Jean-Christophe RUFIN : Le tour du monde du roi Zibeline (Ed Gallimard )
Un couple vient raconter à tour de rôle l’histoire de leurs aventures à Benjamin Franklin, immobilisé dans un fauteuil et soumis à la vigilance de sa fille qui veut lui éviter toute fatigue. Mais l’histoire d’Auguste et d’Aphanasie est fabuleuse
Parti de Hongrie où Auguste a vu le jour et d’où il s’enfuit vers la Sibérie, il y rencontre sa femme. ils rejoignent à travers mers et océans des contrées hostiles et peu civilisées avant d’arriver à Madagascar où les attend un destin fabuleux . C’est l’occasion d’évoquer rapines et colonisatio, de revisiter une époque où le but était d’établir des relations commerciales et d’installer des bases territoriale , avec, souvent, le désir d’éclairer le monde et d’y apporter les lumières de ce XVIIIème siècle .

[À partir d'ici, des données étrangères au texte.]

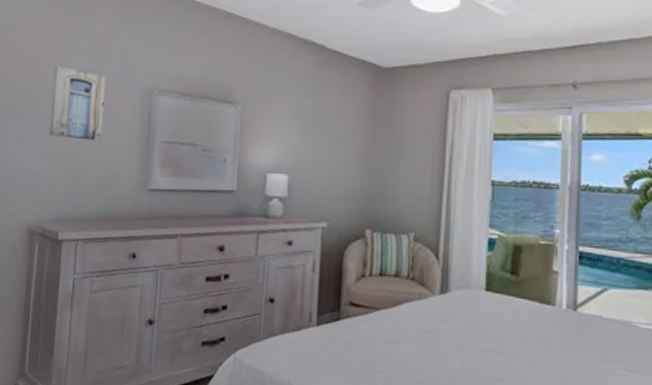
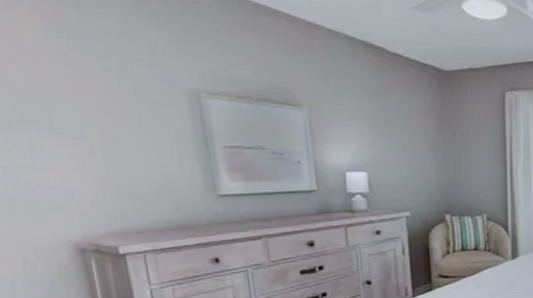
wall art: present [49,65,106,142] -> none [58,63,148,150]

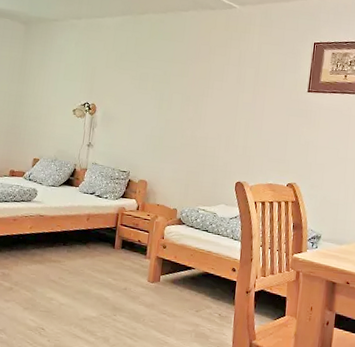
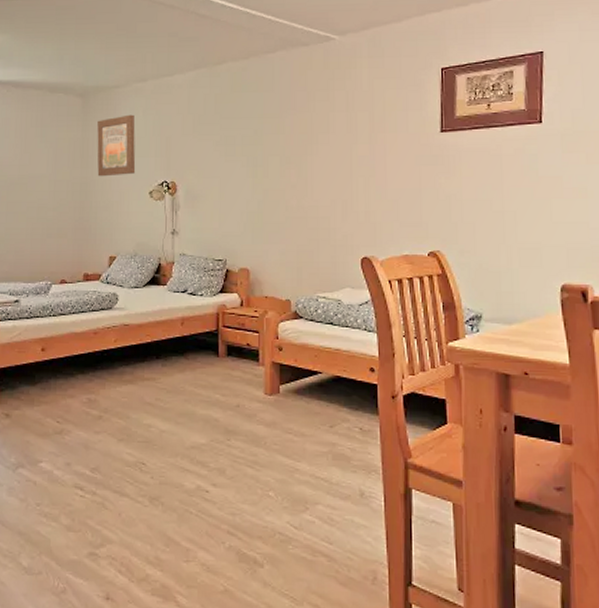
wall art: none [31,44,68,94] -> present [97,114,136,177]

Roman intéressant comme toujours avec Jean-Christophe Rufin, où l’on retrouve les finesses de l’auteur, sa connaissance à la fois de l’Histoire, de la Géographie et de l’Homme. Au fil de la lecture on se sent redevenir un enfant aussi enthousiaste qu’on l’était en lisant « Les enfants du capitaine Grant » !
Michel TREMBLAY : Conversations avec un enfant curieux ( Ed Léméac /Actes Sud)
« Michel, commence pas avec tes « questionnages », là ! » est la phrase qui résume le dernier roman de Michel Tremblay.
Tout d’abord, parce que l’auteur rapporte les interrogations qu’il formulait petit garçon, jouant avec la patience de ses proches et, aussi parce que le vocabulaire utilisé dans le texte est issu du parler populaire québécois.
L’ensemble réunit, sous forme d’une trentaine d’instantanés, les échanges que Michel, alors âgé de dix ans, a eu avec ses parents, ses grands-mères et tantes, ses amies, ses enseignantes.
Avide de connaissances, le gamin pose sans cesse des questions.
Et pourquoi ? Et pourquoi ?
Les questions sont percutantes. S’il s’intéresse au « Bambi » de Disney, au couronnement de la Reine Élisabeth II, il lui faut aussi comprendre les usages de la langue ou les mystères de la religion. Avec opiniâtreté et rationalité, l’enfant provoque.
Que répondre ? Les tentatives de digression et la mauvaise foi des adultes n’y mettent pas un terme.
De ces anecdotes le lecteur retiendra la formidable énergie, la pertinence et la vitalité de ce jeune esprit.
En revanche si certains mots nous deviennent familiers au cours du récit, il est, pour des européens, bien difficile de lire le « joual « dans le texte !
Parce qu’inspiré de sa vie privée, il reste ce regard critique mais attendri de l’auteur sur le peuple ouvrier du quartier de Montréal dont il est issu.
Un peu lassant tout de même parfois dans sa formulation.